Like wiser and greater men, he, too, had been won away, by the desire of rule and reference, from the humble quiet of his native fireside; and if, in after life, he did not bitterly repent of the folly, it was because of that light-hearted and sanguine temperament which never deserted him quite, and supported him in all events and through every vicissitude.
He had wandered much after leaving his parental home, and was now engaged in an occupation and pursuit which our future pages must develop.

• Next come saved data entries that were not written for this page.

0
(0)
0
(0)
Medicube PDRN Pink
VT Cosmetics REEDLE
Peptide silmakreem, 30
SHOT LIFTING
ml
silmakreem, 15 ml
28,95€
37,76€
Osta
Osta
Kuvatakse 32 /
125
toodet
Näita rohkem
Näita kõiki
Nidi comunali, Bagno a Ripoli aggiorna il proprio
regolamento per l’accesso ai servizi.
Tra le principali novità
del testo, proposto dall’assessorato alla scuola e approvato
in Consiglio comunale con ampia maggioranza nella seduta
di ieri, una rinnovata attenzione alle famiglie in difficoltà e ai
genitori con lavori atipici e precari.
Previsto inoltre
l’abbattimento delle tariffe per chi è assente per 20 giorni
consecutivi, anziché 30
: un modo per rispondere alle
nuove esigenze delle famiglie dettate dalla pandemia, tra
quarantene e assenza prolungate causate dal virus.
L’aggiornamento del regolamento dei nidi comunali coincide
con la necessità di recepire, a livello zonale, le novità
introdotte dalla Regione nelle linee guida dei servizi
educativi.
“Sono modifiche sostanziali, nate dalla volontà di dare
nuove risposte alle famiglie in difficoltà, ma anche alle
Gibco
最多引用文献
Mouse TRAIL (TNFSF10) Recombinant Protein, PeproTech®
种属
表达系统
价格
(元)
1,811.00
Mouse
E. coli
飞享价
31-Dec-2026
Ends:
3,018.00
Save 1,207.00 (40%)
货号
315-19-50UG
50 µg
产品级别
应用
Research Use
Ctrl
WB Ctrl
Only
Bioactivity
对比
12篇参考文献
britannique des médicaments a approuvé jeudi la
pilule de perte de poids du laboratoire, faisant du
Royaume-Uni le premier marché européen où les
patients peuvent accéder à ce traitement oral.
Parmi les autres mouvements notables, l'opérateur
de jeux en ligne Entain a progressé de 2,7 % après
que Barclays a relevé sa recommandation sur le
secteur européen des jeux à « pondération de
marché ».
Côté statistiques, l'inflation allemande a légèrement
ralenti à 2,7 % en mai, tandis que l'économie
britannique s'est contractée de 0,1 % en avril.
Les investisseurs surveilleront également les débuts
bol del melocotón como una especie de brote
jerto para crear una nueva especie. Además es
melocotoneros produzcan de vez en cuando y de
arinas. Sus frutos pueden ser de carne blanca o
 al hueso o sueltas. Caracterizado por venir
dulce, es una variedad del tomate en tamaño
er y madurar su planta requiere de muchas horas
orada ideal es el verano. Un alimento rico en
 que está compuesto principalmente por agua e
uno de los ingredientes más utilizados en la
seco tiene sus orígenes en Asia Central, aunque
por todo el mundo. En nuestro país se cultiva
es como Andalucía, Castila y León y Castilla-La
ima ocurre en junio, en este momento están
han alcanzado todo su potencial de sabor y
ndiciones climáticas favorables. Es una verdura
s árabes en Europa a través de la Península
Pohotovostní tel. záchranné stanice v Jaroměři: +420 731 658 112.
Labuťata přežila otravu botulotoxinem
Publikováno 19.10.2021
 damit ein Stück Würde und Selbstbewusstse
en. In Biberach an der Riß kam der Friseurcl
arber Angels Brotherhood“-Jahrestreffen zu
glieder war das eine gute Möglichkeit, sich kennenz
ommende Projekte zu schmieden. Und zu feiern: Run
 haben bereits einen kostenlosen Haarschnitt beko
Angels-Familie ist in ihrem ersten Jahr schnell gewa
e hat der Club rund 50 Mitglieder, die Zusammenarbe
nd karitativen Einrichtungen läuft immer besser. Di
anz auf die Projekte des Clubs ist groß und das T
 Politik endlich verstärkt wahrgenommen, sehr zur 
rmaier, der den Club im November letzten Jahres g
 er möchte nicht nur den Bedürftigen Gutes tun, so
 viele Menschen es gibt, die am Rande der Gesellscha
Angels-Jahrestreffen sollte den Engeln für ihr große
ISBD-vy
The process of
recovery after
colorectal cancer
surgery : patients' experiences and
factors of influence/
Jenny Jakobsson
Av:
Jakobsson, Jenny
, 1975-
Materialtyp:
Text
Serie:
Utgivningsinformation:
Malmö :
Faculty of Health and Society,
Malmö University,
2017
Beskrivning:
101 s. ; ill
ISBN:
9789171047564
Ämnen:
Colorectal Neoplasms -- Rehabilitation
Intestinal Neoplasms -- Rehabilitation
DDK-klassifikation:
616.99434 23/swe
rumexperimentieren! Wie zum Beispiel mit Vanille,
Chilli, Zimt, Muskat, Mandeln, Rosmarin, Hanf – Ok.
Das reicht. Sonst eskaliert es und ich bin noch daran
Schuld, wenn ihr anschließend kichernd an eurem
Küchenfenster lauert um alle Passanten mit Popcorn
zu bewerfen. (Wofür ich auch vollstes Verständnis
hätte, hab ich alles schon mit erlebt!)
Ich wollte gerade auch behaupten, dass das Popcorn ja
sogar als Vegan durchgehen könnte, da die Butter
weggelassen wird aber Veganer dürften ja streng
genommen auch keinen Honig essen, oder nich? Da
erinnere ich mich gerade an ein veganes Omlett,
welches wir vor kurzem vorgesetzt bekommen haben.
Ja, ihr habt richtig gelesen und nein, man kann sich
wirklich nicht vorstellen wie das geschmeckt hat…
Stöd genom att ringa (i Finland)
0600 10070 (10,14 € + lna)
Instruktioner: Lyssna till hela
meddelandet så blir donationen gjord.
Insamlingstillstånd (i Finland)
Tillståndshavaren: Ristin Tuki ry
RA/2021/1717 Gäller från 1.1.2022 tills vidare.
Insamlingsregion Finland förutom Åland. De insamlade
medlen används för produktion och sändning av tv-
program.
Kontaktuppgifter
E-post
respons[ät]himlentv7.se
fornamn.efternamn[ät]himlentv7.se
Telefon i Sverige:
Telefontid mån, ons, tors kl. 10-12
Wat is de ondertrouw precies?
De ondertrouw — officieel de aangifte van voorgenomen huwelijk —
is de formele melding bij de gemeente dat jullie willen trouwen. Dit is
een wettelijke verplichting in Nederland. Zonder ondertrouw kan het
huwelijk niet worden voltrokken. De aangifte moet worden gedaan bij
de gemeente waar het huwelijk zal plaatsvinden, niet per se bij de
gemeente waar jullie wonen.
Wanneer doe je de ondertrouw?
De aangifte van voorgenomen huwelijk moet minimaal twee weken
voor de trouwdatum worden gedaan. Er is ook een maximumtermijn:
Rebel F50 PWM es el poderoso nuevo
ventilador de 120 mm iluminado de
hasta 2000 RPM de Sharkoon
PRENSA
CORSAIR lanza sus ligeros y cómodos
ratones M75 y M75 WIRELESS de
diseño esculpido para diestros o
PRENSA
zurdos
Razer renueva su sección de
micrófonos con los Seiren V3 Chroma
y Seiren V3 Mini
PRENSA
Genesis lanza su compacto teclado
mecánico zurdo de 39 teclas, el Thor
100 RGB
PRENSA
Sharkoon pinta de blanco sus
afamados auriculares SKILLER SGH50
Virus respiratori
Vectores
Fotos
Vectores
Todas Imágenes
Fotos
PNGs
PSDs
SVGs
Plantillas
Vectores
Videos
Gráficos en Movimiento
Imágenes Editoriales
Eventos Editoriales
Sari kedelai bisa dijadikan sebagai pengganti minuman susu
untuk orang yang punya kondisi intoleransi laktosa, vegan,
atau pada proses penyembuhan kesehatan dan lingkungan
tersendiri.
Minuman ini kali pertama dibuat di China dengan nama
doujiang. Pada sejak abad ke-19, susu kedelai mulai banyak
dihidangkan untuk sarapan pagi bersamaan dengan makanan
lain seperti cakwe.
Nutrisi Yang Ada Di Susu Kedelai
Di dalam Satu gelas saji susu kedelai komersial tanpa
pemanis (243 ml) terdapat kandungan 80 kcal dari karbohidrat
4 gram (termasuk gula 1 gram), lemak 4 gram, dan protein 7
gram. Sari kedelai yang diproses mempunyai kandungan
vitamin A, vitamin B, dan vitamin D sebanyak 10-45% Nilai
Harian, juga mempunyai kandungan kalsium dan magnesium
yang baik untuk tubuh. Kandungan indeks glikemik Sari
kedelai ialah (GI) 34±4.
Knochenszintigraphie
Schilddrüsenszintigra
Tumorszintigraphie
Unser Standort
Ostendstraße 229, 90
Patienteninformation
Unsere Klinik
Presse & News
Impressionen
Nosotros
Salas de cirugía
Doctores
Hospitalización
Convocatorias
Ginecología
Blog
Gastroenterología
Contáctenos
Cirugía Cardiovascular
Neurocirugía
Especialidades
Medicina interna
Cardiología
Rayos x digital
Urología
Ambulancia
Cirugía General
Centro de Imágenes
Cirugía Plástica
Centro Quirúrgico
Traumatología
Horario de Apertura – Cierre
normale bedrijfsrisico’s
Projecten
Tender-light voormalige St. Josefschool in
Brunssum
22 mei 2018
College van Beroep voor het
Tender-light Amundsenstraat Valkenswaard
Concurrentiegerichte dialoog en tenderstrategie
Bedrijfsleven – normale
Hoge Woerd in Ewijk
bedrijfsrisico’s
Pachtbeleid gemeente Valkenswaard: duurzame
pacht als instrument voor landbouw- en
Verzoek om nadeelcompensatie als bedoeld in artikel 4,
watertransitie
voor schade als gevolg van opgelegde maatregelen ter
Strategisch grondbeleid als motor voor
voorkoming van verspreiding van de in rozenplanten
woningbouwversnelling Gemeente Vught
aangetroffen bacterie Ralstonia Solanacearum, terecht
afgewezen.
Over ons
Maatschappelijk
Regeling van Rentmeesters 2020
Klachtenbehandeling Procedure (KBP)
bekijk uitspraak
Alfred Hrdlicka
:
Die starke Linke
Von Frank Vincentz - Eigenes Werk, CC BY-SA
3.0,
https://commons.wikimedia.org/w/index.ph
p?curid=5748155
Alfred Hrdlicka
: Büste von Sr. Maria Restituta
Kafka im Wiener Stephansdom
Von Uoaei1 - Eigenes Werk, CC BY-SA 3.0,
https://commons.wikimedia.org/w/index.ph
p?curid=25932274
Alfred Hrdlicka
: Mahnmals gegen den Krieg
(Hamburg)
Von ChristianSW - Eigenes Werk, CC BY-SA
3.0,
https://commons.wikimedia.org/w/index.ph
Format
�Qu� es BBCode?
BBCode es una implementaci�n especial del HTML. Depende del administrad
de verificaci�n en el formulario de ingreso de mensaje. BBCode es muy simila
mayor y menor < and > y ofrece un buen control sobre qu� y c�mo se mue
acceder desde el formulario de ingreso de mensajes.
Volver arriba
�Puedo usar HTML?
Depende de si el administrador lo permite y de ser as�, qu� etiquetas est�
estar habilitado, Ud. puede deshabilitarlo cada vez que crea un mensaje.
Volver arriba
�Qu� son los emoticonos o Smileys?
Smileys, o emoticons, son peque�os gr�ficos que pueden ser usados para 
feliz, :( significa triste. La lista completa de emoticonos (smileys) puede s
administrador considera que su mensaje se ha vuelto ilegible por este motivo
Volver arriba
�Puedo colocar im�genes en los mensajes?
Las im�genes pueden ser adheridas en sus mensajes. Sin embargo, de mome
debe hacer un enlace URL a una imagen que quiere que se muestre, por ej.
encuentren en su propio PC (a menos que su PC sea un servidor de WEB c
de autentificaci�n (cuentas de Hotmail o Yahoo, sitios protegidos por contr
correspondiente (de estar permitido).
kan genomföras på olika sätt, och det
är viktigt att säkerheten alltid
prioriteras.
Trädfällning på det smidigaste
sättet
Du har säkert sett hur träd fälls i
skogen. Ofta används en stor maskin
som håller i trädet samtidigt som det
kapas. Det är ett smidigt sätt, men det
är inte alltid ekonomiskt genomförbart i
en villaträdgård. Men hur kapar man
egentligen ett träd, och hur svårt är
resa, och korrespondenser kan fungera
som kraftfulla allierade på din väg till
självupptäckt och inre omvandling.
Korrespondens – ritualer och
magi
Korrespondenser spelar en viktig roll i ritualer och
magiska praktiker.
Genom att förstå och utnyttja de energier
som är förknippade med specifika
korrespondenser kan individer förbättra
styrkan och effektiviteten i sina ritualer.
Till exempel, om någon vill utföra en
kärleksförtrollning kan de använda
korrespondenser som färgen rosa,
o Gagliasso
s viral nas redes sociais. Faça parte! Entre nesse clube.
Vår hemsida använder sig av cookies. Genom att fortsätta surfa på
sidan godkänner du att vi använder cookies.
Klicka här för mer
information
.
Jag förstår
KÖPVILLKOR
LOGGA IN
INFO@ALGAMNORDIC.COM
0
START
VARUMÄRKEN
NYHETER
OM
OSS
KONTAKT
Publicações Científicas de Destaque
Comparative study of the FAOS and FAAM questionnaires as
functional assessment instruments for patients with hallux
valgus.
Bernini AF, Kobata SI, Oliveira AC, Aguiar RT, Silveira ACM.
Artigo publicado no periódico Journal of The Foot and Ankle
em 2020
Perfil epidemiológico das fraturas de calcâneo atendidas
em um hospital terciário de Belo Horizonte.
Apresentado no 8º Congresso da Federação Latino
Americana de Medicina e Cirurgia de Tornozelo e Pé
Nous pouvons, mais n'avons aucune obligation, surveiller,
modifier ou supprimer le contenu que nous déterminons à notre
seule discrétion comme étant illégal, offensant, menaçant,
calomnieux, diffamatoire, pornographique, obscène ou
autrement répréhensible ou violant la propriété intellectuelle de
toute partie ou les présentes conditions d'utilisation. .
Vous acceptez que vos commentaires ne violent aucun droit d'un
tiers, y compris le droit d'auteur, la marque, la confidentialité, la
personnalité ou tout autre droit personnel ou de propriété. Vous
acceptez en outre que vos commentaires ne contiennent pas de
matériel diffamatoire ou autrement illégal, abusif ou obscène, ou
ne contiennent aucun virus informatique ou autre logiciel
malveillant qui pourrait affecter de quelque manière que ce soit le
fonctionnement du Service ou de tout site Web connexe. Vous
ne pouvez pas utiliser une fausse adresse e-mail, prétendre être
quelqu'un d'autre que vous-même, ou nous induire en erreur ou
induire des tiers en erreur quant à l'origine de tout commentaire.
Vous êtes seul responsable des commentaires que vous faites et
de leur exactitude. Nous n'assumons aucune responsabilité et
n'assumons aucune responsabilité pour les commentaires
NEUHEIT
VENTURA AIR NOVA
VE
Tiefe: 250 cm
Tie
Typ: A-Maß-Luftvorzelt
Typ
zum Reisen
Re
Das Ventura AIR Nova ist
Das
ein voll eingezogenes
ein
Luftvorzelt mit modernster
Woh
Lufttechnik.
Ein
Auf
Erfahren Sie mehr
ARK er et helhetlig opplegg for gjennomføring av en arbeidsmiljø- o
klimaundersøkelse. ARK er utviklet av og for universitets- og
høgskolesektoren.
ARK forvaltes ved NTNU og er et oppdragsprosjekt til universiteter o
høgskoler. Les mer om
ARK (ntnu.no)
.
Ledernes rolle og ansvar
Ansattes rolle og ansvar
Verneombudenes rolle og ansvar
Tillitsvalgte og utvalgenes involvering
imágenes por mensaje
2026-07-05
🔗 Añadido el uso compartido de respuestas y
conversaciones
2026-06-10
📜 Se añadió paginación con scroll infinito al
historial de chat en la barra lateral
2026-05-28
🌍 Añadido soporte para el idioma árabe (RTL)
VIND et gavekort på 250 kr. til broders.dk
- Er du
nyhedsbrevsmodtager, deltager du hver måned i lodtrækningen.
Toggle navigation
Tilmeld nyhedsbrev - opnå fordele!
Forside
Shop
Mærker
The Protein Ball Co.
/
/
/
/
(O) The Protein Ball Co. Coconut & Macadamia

Having narrated, in his desultory way to his companion, the facts which we have condensed, he conceived himself entitled to some share of that confidence of which he had himself exhibited so fair an example; and the cross-examination which followed did not vary very materially from that to which most wayfarers in this region are subjected, and of which, on more than one occasion, they have been heard so vociferously to complain. "Well, Master Ralph--unless my eyes greatly miscalculate, you cannot be more than nineteen or twenty at the most; and if one may be so bold, what is it that brings one of your youth and connections abroad into this wilderness, among wild men and wild beasts, and we gold-hunters, whom men do say are very little, if any, better than them ?" "Why, as respects your first conjecture, Forrester," returned the youth, "you are by no means out of the way.